§ Exercise description
Your task is to copy the records that follow exactly, minus any images.

::: The records

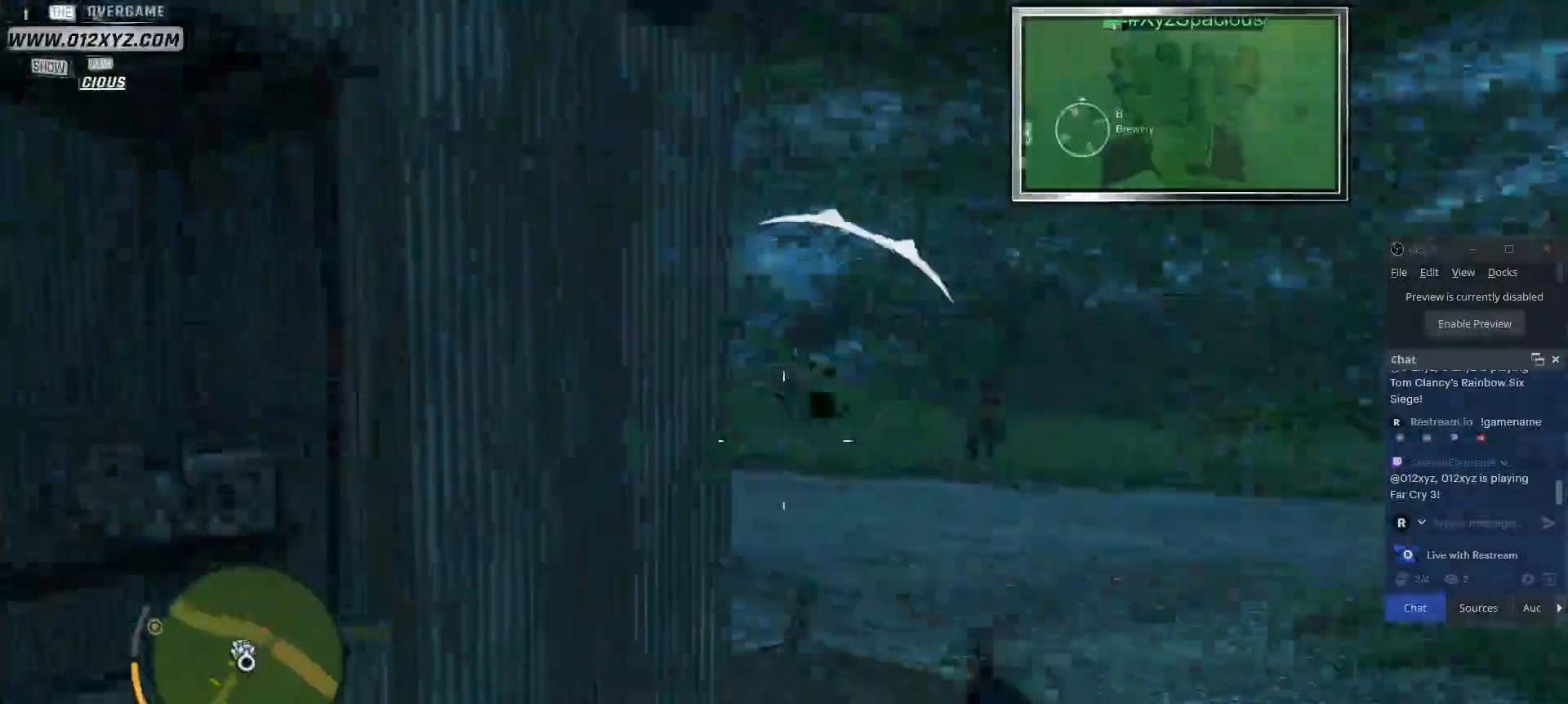
{"keys": ["d", "s"], "mouse": ["right"], "events": [[200, "mouse_right", "down"], [467, "d", "down"]]}
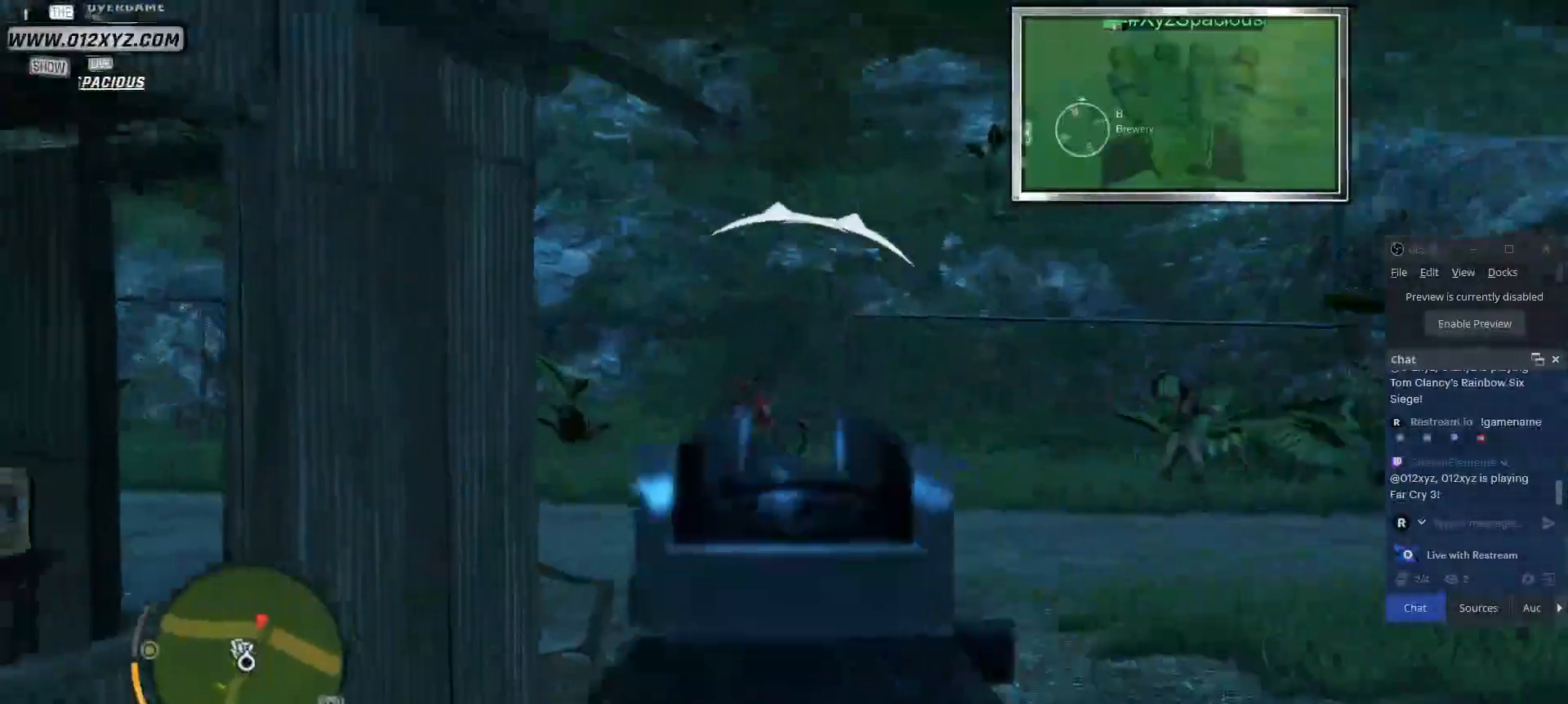
{"keys": ["s"], "mouse": ["left", "right"], "events": [[33, "mouse_left", "down"], [100, "d", "up"]]}
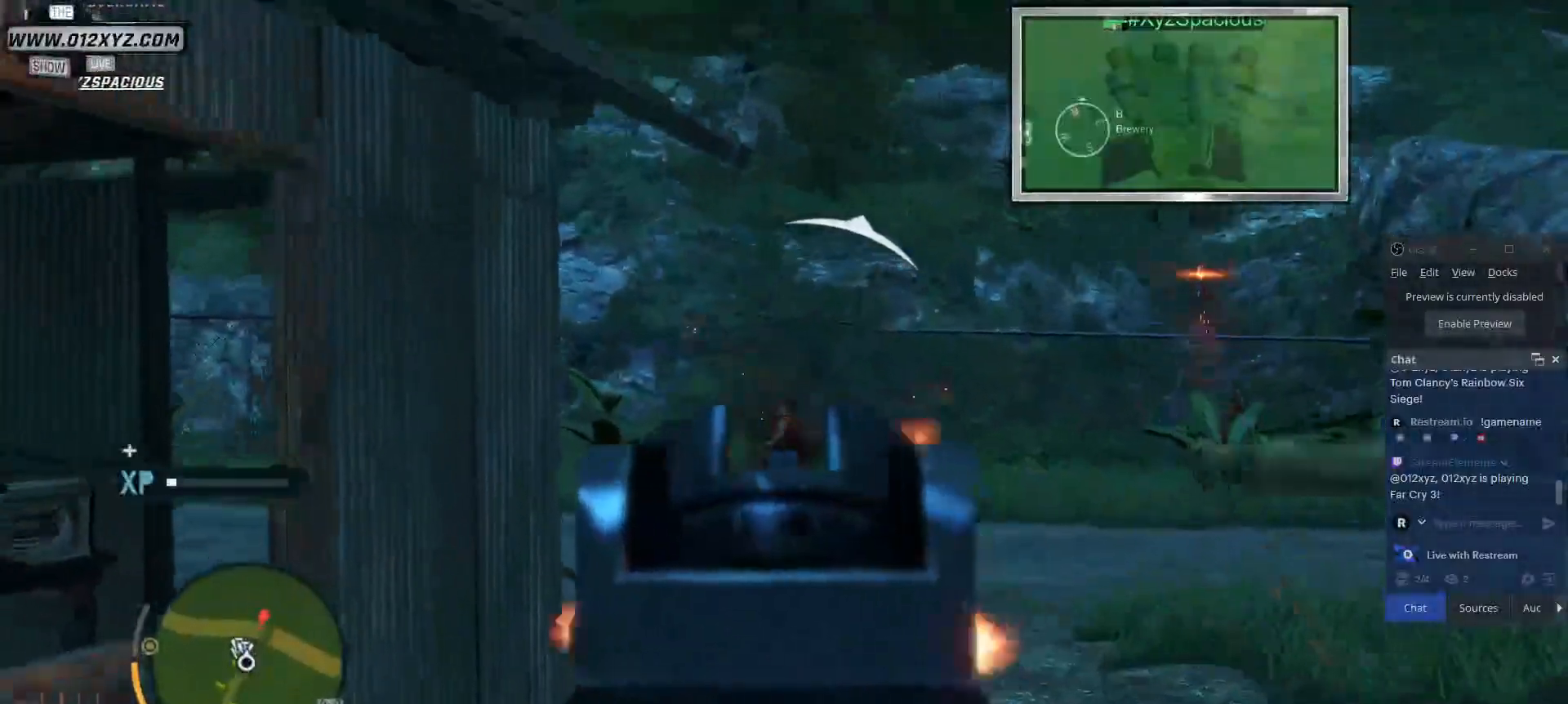
{"keys": ["s"], "mouse": [], "events": [[133, "mouse_left", "up"], [167, "a", "down"], [200, "mouse_right", "up"], [367, "a", "up"]]}
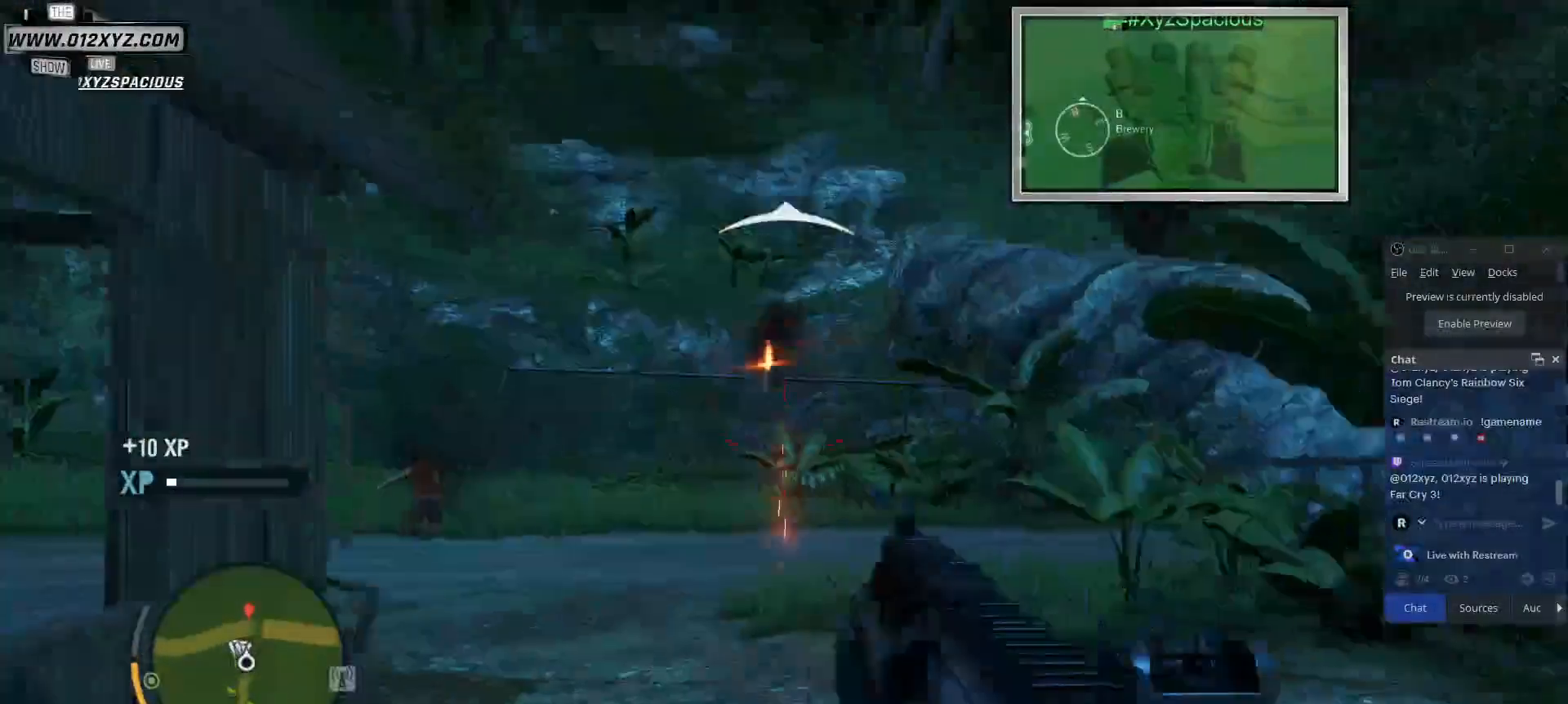
{"keys": ["s"], "mouse": ["left", "right"]}
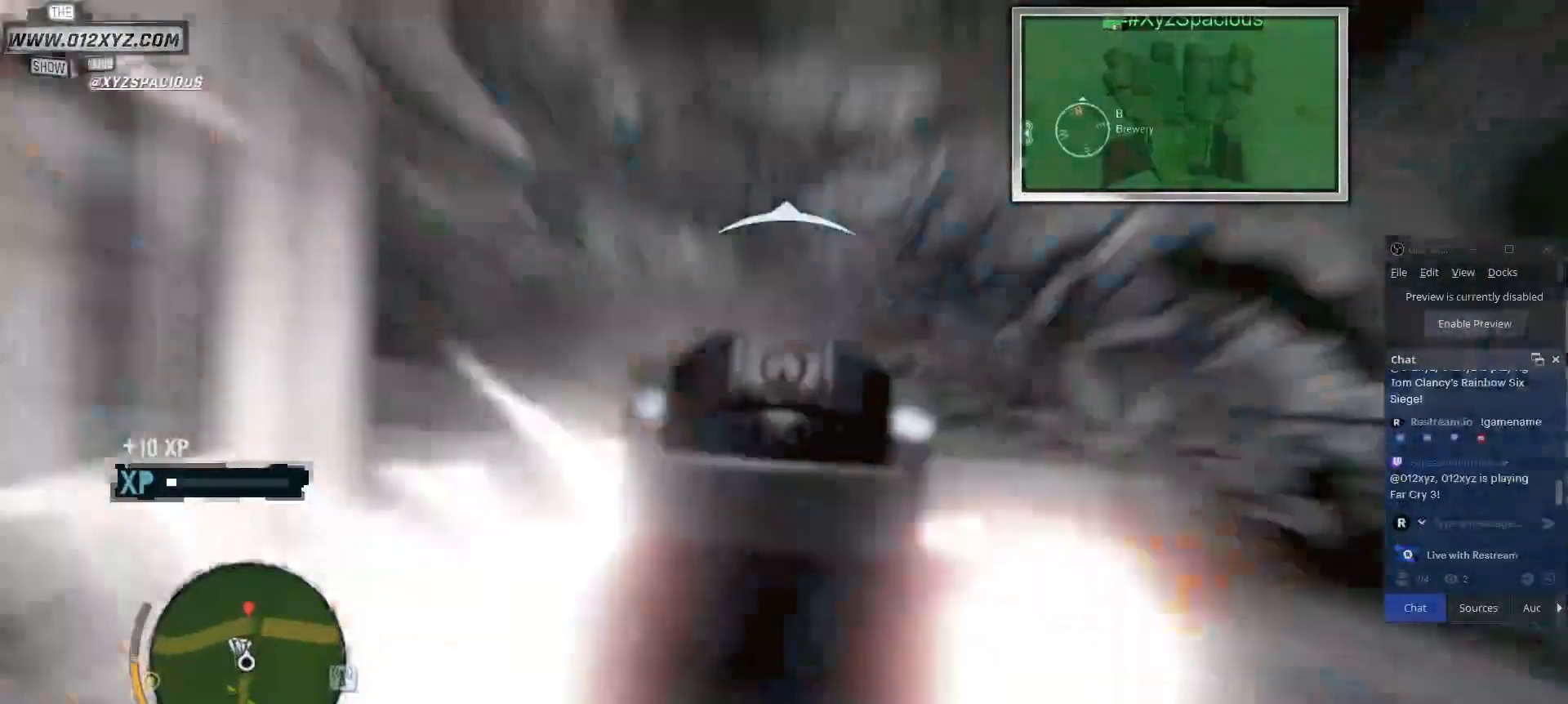
{"keys": ["s"], "mouse": ["left", "right"], "events": []}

::::::

§ Answer below
{"keys": ["d", "s"], "mouse": ["right"], "events": [[200, "mouse_right", "down"], [467, "d", "down"]]}
{"keys": ["s"], "mouse": ["left", "right"], "events": [[33, "mouse_left", "down"], [100, "d", "up"]]}
{"keys": ["s"], "mouse": [], "events": [[133, "mouse_left", "up"], [167, "a", "down"], [200, "mouse_right", "up"], [367, "a", "up"]]}
{"keys": ["s"], "mouse": ["left", "right"]}
{"keys": ["s"], "mouse": ["left", "right"], "events": []}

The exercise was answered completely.